The system was eventually consistent and correct for the overwhelming majority of cases, but a subtle edge case appeared when an initial plan and a later revision interacted in an unexpected way.
The result was that a minimum usage charge could be calculated incorrectly. Most discrepancies were small, but some were large enough to require manual review.
The technical fix mattered, but the broader lesson mattered more: tests covered the expected paths, but not the lifecycle interaction that caused the issue.
The follow-up was to improve the test cases around revisions, make the calculation easier to reason about, and add checks that surfaced unusual billing outcomes earlier.
That is the kind of story I want to hear in interviews. Not perfection. Ownership, analysis, and improvement.
What The Question Actually Tests
"Tell me about the last time something broke in production" is not a confession prompt.
It tests:
- Ownership: Does the candidate take responsibility without becoming defensive?
- Judgment: Can they explain tradeoffs under pressure?
- Systems thinking: Do they understand why the issue happened beyond the immediate symptom?

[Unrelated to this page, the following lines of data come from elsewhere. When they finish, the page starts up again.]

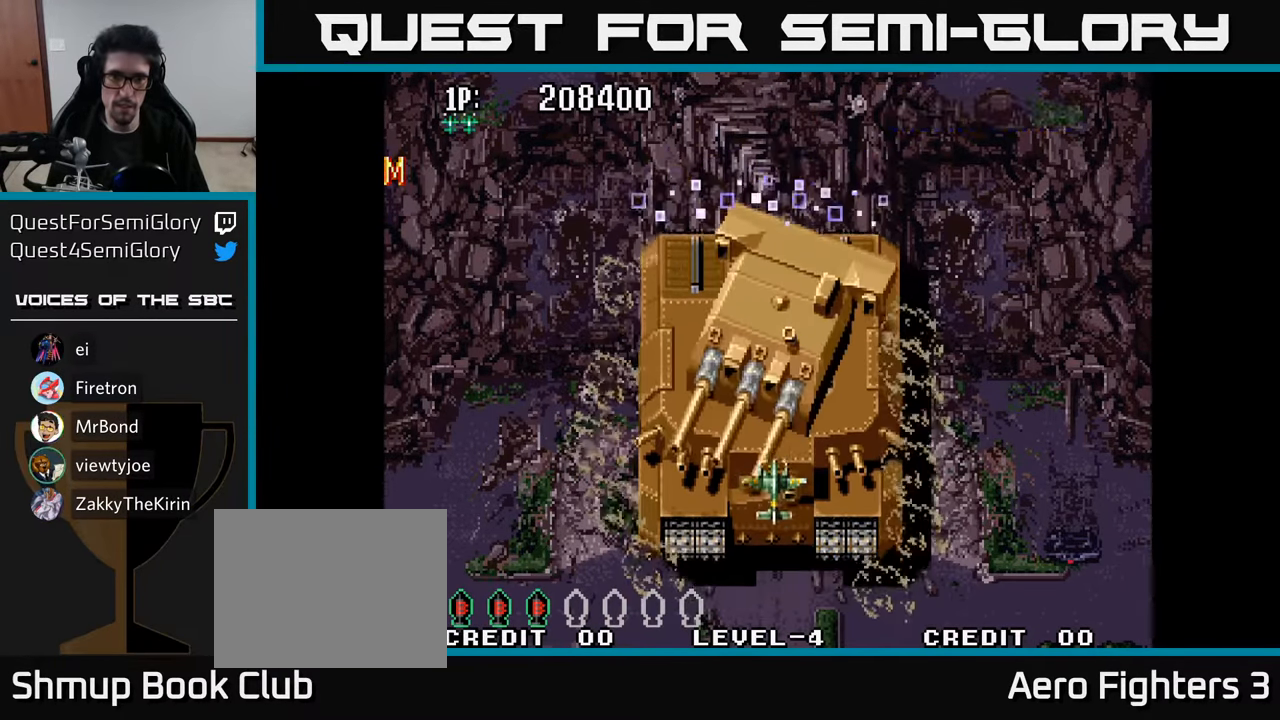
{"buttons": ["DPAD_UP"], "left_stick": "center", "right_stick": "center", "events": [[50, "A", "up"], [100, "A", "down"], [150, "A", "up"], [233, "A", "down"], [300, "A", "up"], [383, "A", "down"], [450, "A", "up"]]}
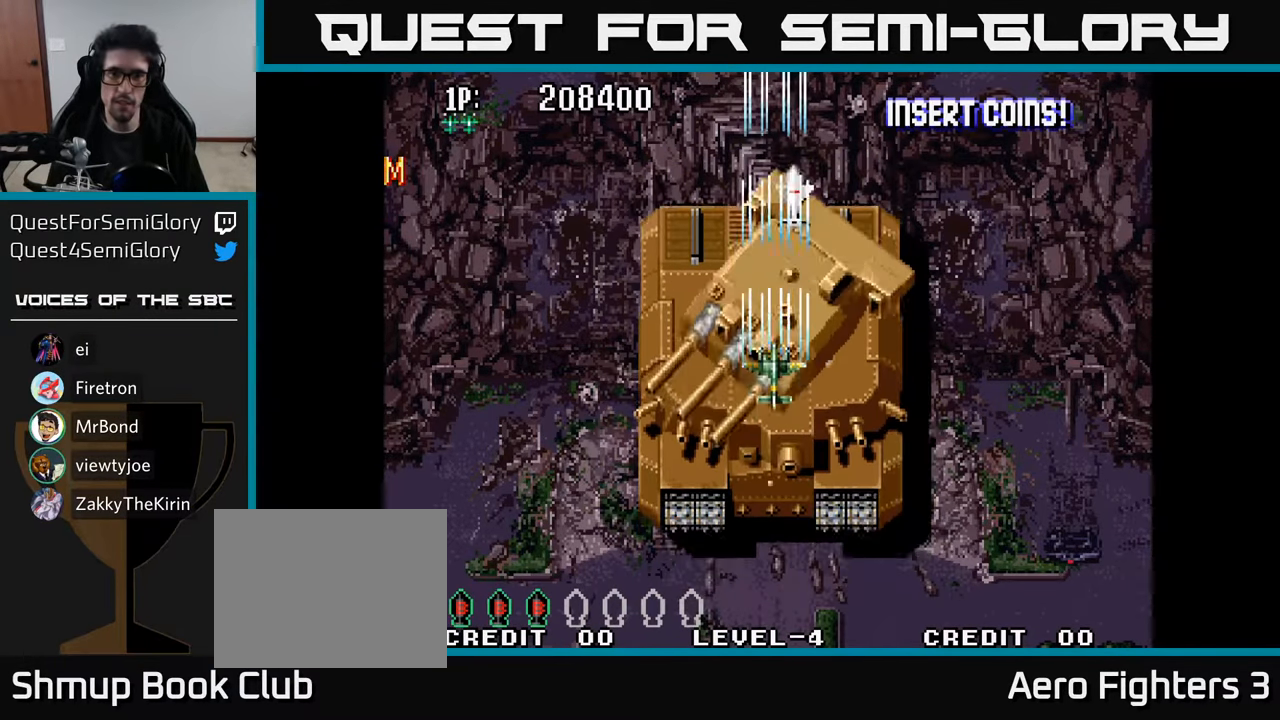
{"buttons": ["A"], "left_stick": "center", "right_stick": "center", "events": [[33, "A", "down"], [83, "A", "up"], [133, "DPAD_UP", "up"], [183, "A", "down"], [250, "A", "up"], [317, "A", "down"], [400, "A", "up"], [483, "A", "down"]]}
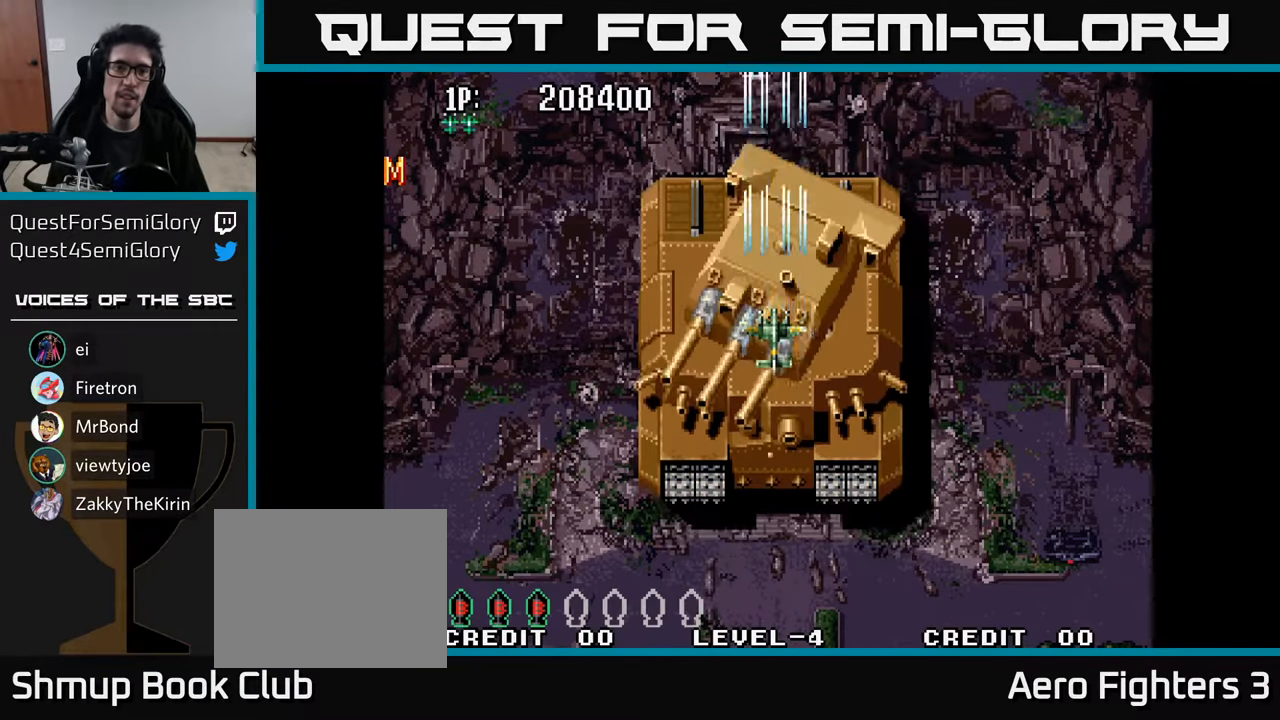
{"buttons": ["A"], "left_stick": "center", "right_stick": "center", "events": [[67, "A", "up"], [167, "A", "down"], [200, "DPAD_UP", "down"], [250, "A", "up"], [300, "DPAD_UP", "up"], [317, "A", "down"], [450, "A", "up"], [483, "A", "down"]]}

- Communication: Did they keep teammates, users, or stakeholders informed?
- Learning: Did the incident lead to better tests, monitoring, process, or design?
- Humility: Do they understand that real systems fail in ways no one fully predicts?
The red flag is the absence of ownership.
The red flag is "I have never been close enough to production to have a story," or "I have a story but learned nothing from it."
Closing Thought
Breaking production is not a badge of honor.
Learning from production is.
The strongest engineers are not the ones who claim nothing ever goes wrong. They are the ones who can explain what happened, how they responded, and how the system became better afterward.
Production is not fair, but it is honest.
Eventually, it grades the assumptions.